Welsh rugby player Gareth Thomas knows what it feels like to be stigmatized. First, when he came out as gay more than 10 years ago, and more recently after he revealed his HIV-positive status under media pressure.
But now, Thomas is speaking out against the stigma surrounding HIV, for himself and others, as the spokesman in an awareness campaign from ViiV Healthcare, GlaxoSmithKline’s HIV-focused unit. The U.K. effort, called “Tackle HIV”—with a nod to Thomas’ former rugby career—seeks to educate people and end enduring myths around the virus.
“HIV is still misunderstood, and because of that stigma still exists,” Thomas says in an online video. “I am determined to change this … Science and medicine are so advanced, but public awareness and attitudes lag behind.”
How far behind? Generations, so it seems, according to new survey data uncovered in a pre-launch survey. ViiV queried 4,000 adults in the U.K., with the results revealing significant gaps in factual knowledge as well as continued widespread stigma.
For instance, fewer than 1 in 5 (19%) people knew that HIV-positive people who are receiving effective treatment—expressed scientifically as having undetectable viral loads—cannot pass HIV to their partners. On the stigma side, more than one-third (34%) of those surveyed said they would not play a contact sport if they knew one of their opponents had HIV.
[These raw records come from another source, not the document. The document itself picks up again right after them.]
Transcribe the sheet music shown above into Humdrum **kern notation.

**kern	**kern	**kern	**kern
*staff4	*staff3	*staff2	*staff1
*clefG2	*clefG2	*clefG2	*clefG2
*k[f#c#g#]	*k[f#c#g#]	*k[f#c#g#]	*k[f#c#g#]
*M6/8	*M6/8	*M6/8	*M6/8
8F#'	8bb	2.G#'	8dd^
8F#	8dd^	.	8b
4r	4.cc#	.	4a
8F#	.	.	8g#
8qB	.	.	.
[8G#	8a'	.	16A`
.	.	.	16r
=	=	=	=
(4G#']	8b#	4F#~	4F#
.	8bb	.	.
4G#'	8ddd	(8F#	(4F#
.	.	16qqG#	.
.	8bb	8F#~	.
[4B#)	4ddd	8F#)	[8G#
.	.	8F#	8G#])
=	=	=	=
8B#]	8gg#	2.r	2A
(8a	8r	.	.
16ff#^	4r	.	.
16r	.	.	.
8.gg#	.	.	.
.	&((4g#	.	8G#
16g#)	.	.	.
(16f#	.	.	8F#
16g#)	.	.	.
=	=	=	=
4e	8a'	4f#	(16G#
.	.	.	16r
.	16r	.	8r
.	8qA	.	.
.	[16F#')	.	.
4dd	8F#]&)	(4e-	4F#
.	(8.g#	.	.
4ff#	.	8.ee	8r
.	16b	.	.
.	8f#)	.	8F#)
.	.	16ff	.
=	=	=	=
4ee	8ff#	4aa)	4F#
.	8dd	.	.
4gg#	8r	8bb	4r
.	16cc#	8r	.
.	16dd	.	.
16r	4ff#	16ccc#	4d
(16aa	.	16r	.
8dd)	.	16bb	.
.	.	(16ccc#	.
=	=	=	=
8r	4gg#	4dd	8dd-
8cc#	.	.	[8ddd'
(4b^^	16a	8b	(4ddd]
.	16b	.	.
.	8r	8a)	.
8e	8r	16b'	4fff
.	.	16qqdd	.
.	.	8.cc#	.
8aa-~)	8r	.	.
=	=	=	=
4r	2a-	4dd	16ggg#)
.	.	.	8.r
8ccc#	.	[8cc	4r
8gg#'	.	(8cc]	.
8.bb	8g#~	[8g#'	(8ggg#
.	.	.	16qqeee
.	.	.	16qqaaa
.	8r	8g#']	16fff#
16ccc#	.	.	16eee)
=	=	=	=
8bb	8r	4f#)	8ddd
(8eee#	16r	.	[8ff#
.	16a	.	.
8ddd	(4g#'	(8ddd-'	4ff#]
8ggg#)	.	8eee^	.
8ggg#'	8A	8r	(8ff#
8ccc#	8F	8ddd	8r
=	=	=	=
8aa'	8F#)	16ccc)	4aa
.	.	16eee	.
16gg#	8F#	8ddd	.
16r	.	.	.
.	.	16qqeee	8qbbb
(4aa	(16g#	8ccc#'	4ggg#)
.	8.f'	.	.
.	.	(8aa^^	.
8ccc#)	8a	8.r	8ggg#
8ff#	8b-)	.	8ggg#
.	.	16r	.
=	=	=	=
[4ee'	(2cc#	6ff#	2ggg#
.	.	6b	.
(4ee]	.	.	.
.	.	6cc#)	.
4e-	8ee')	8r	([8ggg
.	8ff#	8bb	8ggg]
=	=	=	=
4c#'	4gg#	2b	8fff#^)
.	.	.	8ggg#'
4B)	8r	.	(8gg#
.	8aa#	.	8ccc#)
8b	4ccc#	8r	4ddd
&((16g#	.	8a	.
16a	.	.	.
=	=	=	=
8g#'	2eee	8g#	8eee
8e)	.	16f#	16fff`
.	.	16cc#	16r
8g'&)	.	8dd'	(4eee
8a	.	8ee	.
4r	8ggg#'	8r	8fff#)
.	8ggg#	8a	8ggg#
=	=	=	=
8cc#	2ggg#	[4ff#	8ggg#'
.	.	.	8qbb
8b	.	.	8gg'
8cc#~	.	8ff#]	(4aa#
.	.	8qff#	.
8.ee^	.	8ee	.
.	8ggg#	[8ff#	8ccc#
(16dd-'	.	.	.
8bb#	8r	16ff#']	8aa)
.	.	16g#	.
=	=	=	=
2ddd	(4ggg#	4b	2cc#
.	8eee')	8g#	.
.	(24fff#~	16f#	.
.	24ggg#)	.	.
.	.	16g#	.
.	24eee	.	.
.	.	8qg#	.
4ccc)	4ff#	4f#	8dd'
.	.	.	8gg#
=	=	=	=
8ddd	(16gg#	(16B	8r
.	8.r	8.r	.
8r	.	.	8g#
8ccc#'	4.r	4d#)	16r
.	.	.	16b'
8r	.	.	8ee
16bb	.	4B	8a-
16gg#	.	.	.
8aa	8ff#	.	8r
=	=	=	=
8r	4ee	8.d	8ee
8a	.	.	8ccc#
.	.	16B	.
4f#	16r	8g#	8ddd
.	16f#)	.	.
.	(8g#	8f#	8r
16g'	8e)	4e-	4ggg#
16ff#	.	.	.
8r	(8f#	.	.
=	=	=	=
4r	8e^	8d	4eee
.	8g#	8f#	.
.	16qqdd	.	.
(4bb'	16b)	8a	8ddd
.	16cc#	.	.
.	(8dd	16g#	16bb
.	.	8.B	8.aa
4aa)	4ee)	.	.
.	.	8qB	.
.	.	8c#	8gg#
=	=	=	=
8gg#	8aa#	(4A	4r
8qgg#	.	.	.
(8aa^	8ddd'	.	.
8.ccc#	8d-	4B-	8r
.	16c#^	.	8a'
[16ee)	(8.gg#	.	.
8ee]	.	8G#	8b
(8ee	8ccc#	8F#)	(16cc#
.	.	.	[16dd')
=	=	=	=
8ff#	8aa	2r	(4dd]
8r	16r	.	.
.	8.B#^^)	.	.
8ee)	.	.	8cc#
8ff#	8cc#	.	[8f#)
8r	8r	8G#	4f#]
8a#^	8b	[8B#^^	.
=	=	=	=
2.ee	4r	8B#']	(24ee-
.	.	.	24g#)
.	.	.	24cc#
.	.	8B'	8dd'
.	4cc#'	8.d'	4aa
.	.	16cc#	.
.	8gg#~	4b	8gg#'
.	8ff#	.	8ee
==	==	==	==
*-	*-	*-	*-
Some of the stigma may harken back to memories of a scare-tactic national health campaign in the U.K. in the late ‘80s, said Helen McDowell, ViiV head of government affairs and global public health. At the center then was a TV ad featuring an exploding volcano and a tombstone carved with the acronym “AIDS.” The black-and-white commercial encouraged viewers to read the leaflet distributed to every household that bore the ominous title “AIDS: Don’t die of ignorance.”
As McDowell noted, while science and treatments have advanced well beyond those early epidemic years, public perception has been much slower to change.
Thanks to Thomas’ celebrity—and those of friends such as Prince Harry and musician Sir Elton John speaking out in encouragement—the campaign launch and media coverage gained traction quickly. The results so far include widespread prime-time news coverage, including three major network interviews with Thomas and more than a dozen radio interviews, along with newspaper articles in most of the national papers and more than 160 local and regional online news outlets, McDowell said.
Thomas is now at work on a podcast series as part of the continuing effort, interviewing others who have also faced stigma, including a Black soccer player and a lesbian sports figure. This summer, ViiV is planning viral fundraising events in partnership with the Terrance Higgins Trust and in the fall, more activities connected to sports through Thomas’ connections. ViiV plans to run another survey in nine months to see whether the effort has succeeded in changing perceptions.
“Stigma is not a new thing in HIV; unfortunately, it’s something that’s been there right from the beginning. The real difference here is having someone who’s a public figure and someone who’s publicly recognized and brings it to life in a very passionate and involved way. Collectively, that means we can have a bigger impact in tackling this issue,” McDowell said, adding that the company hopes to see “material shifts in attitudes as a result” of the campaign.
GSK treatments for HIV include ViiV’s portfolio of 13 approved drugs, with total revenues of €4.85 billion in 2019, plus a pipeline of other potential antiretroviral medicines. More recently, the company has begun a foray into PrEP for HIV, where it would compete with established rival Gilead Sciences. Its latest positive data for its injectable cabotegravir, dosed every two months, showed comparable results to Gilead’s daily oral pill.